● **Activity**: All of the records below need to be written out exactly, but without the pictures.
***** Information provided *****
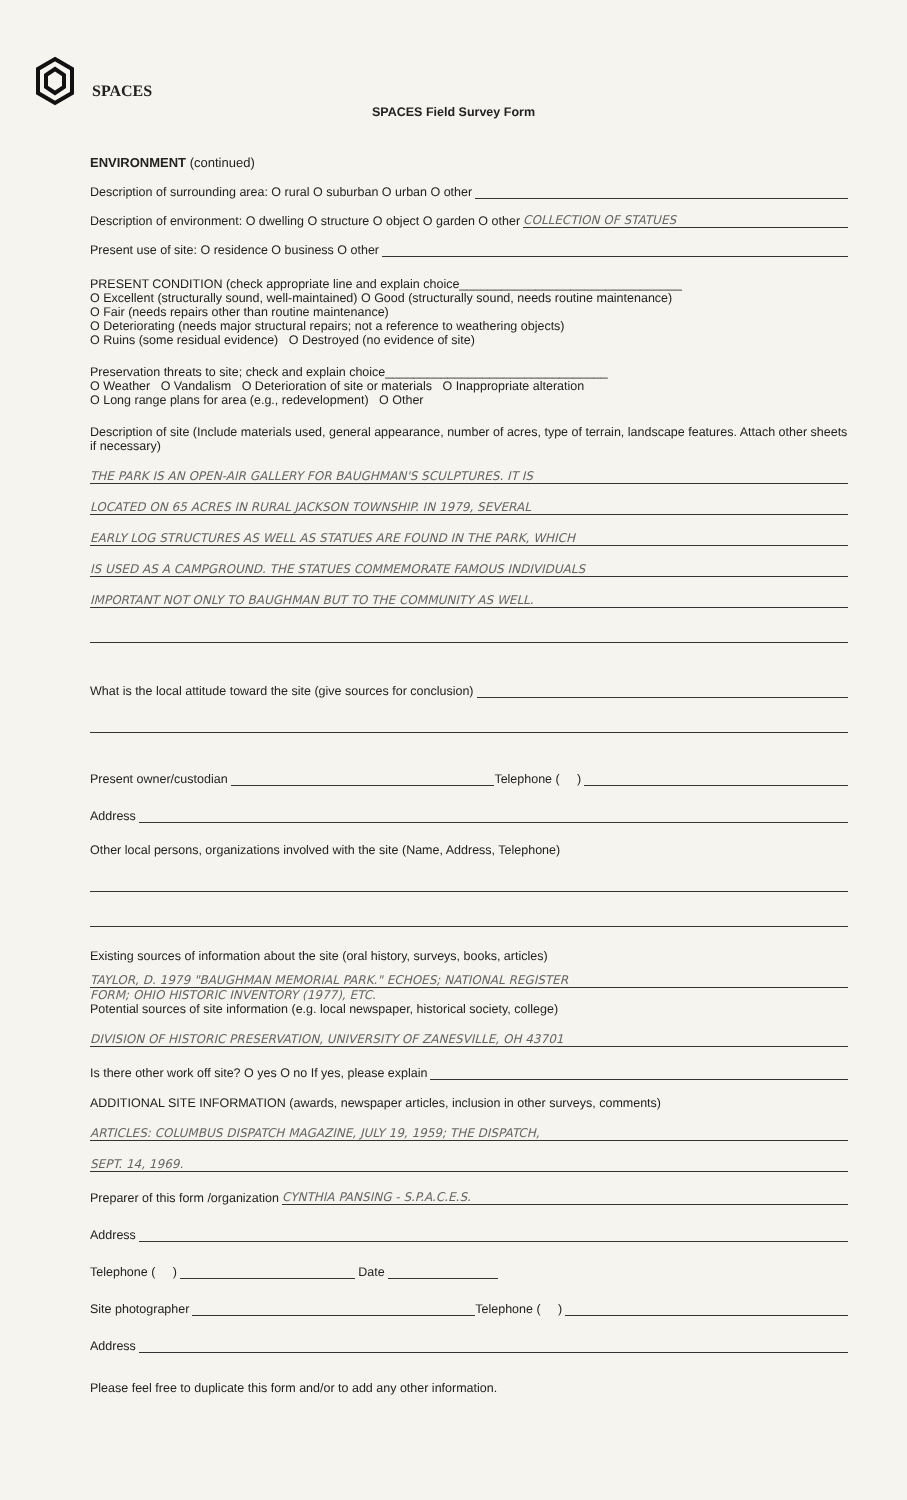SPACES
SPACES Field Survey Form
ENVIRONMENT (continued)
Description of surrounding area: O rural O suburban O urban O other
Description of environment: O dwelling O structure O object O garden O other COLLECTION OF STATUES
Present use of site: O residence O business O other
PRESENT CONDITION (check appropriate line and explain choice________________________________
O Excellent (structurally sound, well-maintained) O Good (structurally sound, needs routine maintenance)
O Fair (needs repairs other than routine maintenance)
O Deteriorating (needs major structural repairs; not a reference to weathering objects)
O Ruins (some residual evidence) O Destroyed (no evidence of site)
Preservation threats to site; check and explain choice________________________________
O Weather O Vandalism O Deterioration of site or materials O Inappropriate alteration
O Long range plans for area (e.g., redevelopment) O Other
Description of site (Include materials used, general appearance, number of acres, type of terrain, landscape features. Attach other sheets if necessary)
THE PARK IS AN OPEN-AIR GALLERY FOR BAUGHMAN'S SCULPTURES. IT IS
LOCATED ON 65 ACRES IN RURAL JACKSON TOWNSHIP. IN 1979, SEVERAL
EARLY LOG STRUCTURES AS WELL AS STATUES ARE FOUND IN THE PARK, WHICH
IS USED AS A CAMPGROUND. THE STATUES COMMEMORATE FAMOUS INDIVIDUALS
IMPORTANT NOT ONLY TO BAUGHMAN BUT TO THE COMMUNITY AS WELL.
What is the local attitude toward the site (give sources for conclusion)
Present owner/custodian Telephone ( )
Address
Other local persons, organizations involved with the site (Name, Address, Telephone)
Existing sources of information about the site (oral history, surveys, books, articles)
TAYLOR, D. 1979 "BAUGHMAN MEMORIAL PARK." ECHOES; NATIONAL REGISTER
FORM; OHIO HISTORIC INVENTORY (1977), ETC.
Potential sources of site information (e.g. local newspaper, historical society, college)
DIVISION OF HISTORIC PRESERVATION, UNIVERSITY OF ZANESVILLE, OH 43701
Is there other work off site? O yes O no If yes, please explain
ADDITIONAL SITE INFORMATION (awards, newspaper articles, inclusion in other surveys, comments)
ARTICLES: COLUMBUS DISPATCH MAGAZINE, JULY 19, 1959; THE DISPATCH,
SEPT. 14, 1969.
Preparer of this form /organization CYNTHIA PANSING - S.P.A.C.E.S.
Address
Telephone ( ) Date
Site photographer Telephone ( )
Address
Please feel free to duplicate this form and/or to add any other information.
*****
● **Answer**:
SPACES
SPACES Field Survey Form
ENVIRONMENT (continued)
Description of surrounding area: O rural O suburban O urban O other
Description of environment: O dwelling O structure O object O garden O other COLLECTION OF STATUES
Present use of site: O residence O business O other
PRESENT CONDITION (check appropriate line and explain choice________________________________
O Excellent (structurally sound, well-maintained) O Good (structurally sound, needs routine maintenance)
O Fair (needs repairs other than routine maintenance)
O Deteriorating (needs major structural repairs; not a reference to weathering objects)
O Ruins (some residual evidence) O Destroyed (no evidence of site)
Preservation threats to site; check and explain choice________________________________
O Weather O Vandalism O Deterioration of site or materials O Inappropriate alteration
O Long range plans for area (e.g., redevelopment) O Other
Description of site (Include materials used, general appearance, number of acres, type of terrain, landscape features. Attach other sheets if necessary)
THE PARK IS AN OPEN-AIR GALLERY FOR BAUGHMAN'S SCULPTURES. IT IS
LOCATED ON 65 ACRES IN RURAL JACKSON TOWNSHIP. IN 1979, SEVERAL
EARLY LOG STRUCTURES AS WELL AS STATUES ARE FOUND IN THE PARK, WHICH
IS USED AS A CAMPGROUND. THE STATUES COMMEMORATE FAMOUS INDIVIDUALS
IMPORTANT NOT ONLY TO BAUGHMAN BUT TO THE COMMUNITY AS WELL.
What is the local attitude toward the site (give sources for conclusion)
Present owner/custodian Telephone ( )
Address
Other local persons, organizations involved with the site (Name, Address, Telephone)
Existing sources of information about the site (oral history, surveys, books, articles)
TAYLOR, D. 1979 "BAUGHMAN MEMORIAL PARK." ECHOES; NATIONAL REGISTER
FORM; OHIO HISTORIC INVENTORY (1977), ETC.
Potential sources of site information (e.g. local newspaper, historical society, college)
DIVISION OF HISTORIC PRESERVATION, UNIVERSITY OF ZANESVILLE, OH 43701
Is there other work off site? O yes O no If yes, please explain
ADDITIONAL SITE INFORMATION (awards, newspaper articles, inclusion in other surveys, comments)
ARTICLES: COLUMBUS DISPATCH MAGAZINE, JULY 19, 1959; THE DISPATCH,
SEPT. 14, 1969.
Preparer of this form /organization CYNTHIA PANSING - S.P.A.C.E.S.
Address
Telephone ( ) Date
Site photographer Telephone ( )
Address
Please feel free to duplicate this form and/or to add any other information.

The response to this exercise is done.